==== Data supplied ====
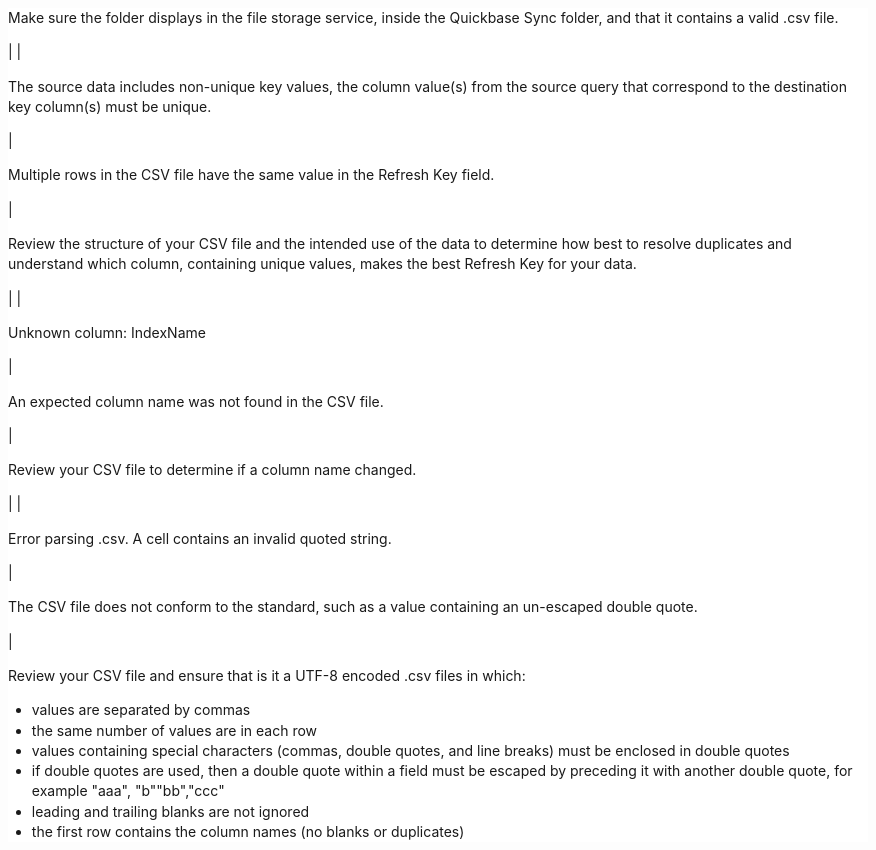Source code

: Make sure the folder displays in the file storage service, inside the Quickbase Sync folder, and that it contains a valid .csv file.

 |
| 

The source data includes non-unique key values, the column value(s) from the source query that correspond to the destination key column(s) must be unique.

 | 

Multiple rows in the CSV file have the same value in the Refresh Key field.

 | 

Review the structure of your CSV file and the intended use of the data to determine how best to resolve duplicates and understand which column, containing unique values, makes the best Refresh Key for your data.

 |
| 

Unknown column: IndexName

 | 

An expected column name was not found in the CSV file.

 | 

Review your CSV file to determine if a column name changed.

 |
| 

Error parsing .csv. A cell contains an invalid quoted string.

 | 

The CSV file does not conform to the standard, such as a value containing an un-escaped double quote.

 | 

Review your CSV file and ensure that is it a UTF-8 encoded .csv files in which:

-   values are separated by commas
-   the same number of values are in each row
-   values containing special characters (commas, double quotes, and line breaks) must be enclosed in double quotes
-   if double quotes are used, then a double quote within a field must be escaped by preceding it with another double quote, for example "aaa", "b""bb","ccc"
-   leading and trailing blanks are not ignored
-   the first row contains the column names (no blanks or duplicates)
====
Print every line of the listing word for word, omitting the pictures from your output.

Source code

: Make sure the folder displays in the file storage service, inside the Quickbase Sync folder, and that it contains a valid .csv file.

 |
| 

The source data includes non-unique key values, the column value(s) from the source query that correspond to the destination key column(s) must be unique.

 | 

Multiple rows in the CSV file have the same value in the Refresh Key field.

 | 

Review the structure of your CSV file and the intended use of the data to determine how best to resolve duplicates and understand which column, containing unique values, makes the best Refresh Key for your data.

 |
| 

Unknown column: IndexName

 | 

An expected column name was not found in the CSV file.

 | 

Review your CSV file to determine if a column name changed.

 |
| 

Error parsing .csv. A cell contains an invalid quoted string.

 | 

The CSV file does not conform to the standard, such as a value containing an un-escaped double quote.

 | 

Review your CSV file and ensure that is it a UTF-8 encoded .csv files in which:

-   values are separated by commas
-   the same number of values are in each row
-   values containing special characters (commas, double quotes, and line breaks) must be enclosed in double quotes
-   if double quotes are used, then a double quote within a field must be escaped by preceding it with another double quote, for example "aaa", "b""bb","ccc"
-   leading and trailing blanks are not ignored
-   the first row contains the column names (no blanks or duplicates)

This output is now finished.